• ASSIGNMENT
While you copy the lines below, skip the pictures and keep the rest exact.

• DATA PROVIDED
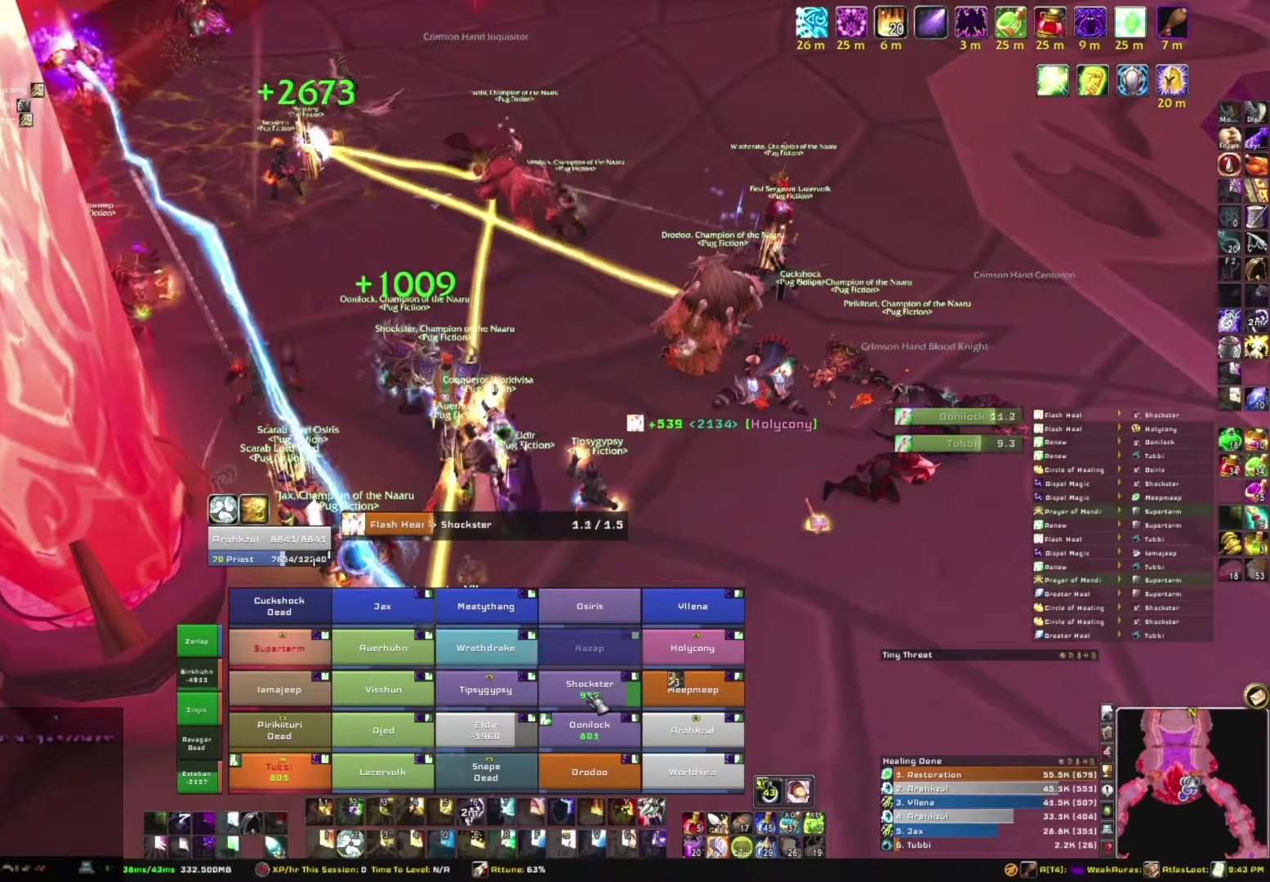
{"keys": [], "mouse": [], "events": []}
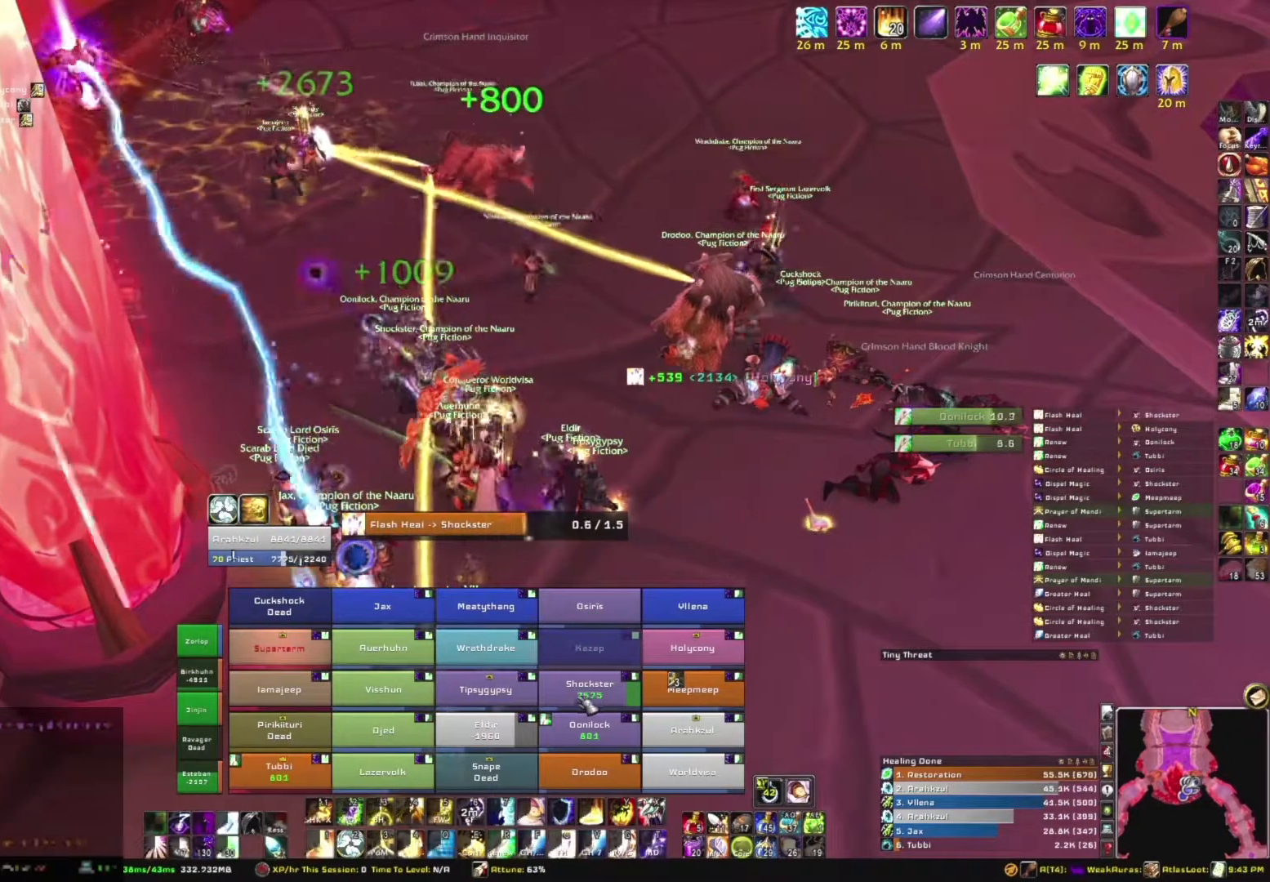
{"keys": [], "mouse": [], "events": []}
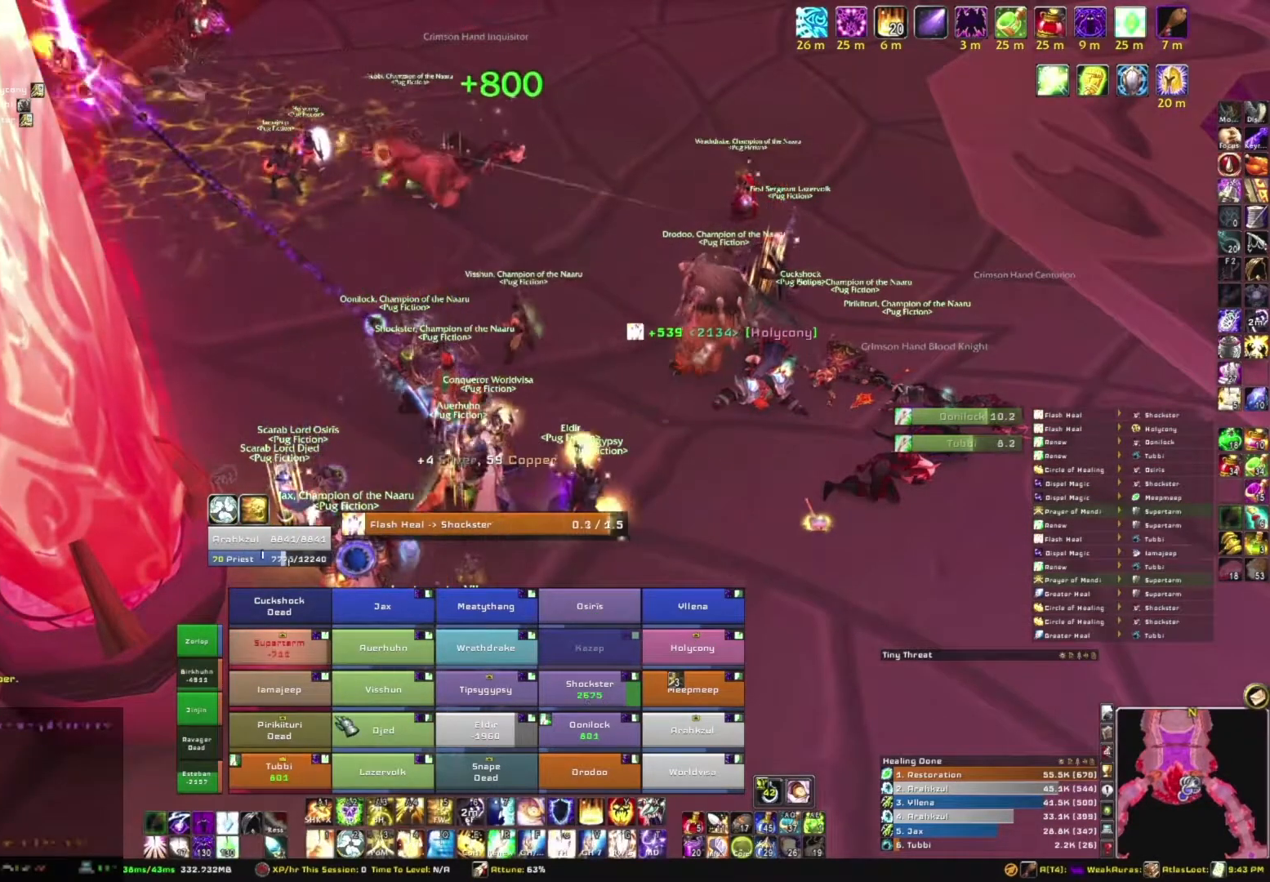
{"keys": [], "mouse": [], "events": []}
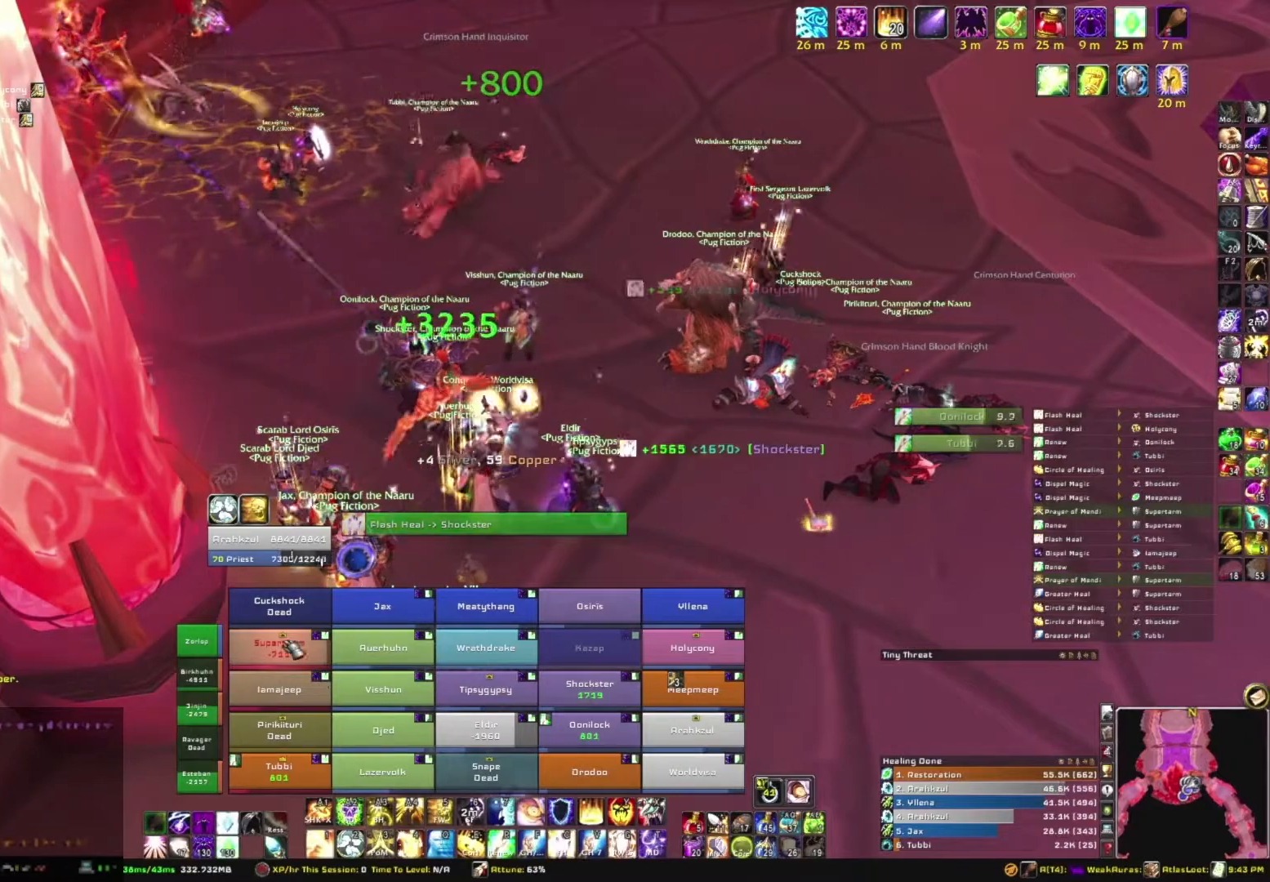
{"keys": [], "mouse": [], "events": [[233, "r", "down"], [400, "r", "up"]]}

• REPLY TO THE TASK
{"keys": [], "mouse": [], "events": []}
{"keys": [], "mouse": [], "events": []}
{"keys": [], "mouse": [], "events": []}
{"keys": [], "mouse": [], "events": [[233, "r", "down"], [400, "r", "up"]]}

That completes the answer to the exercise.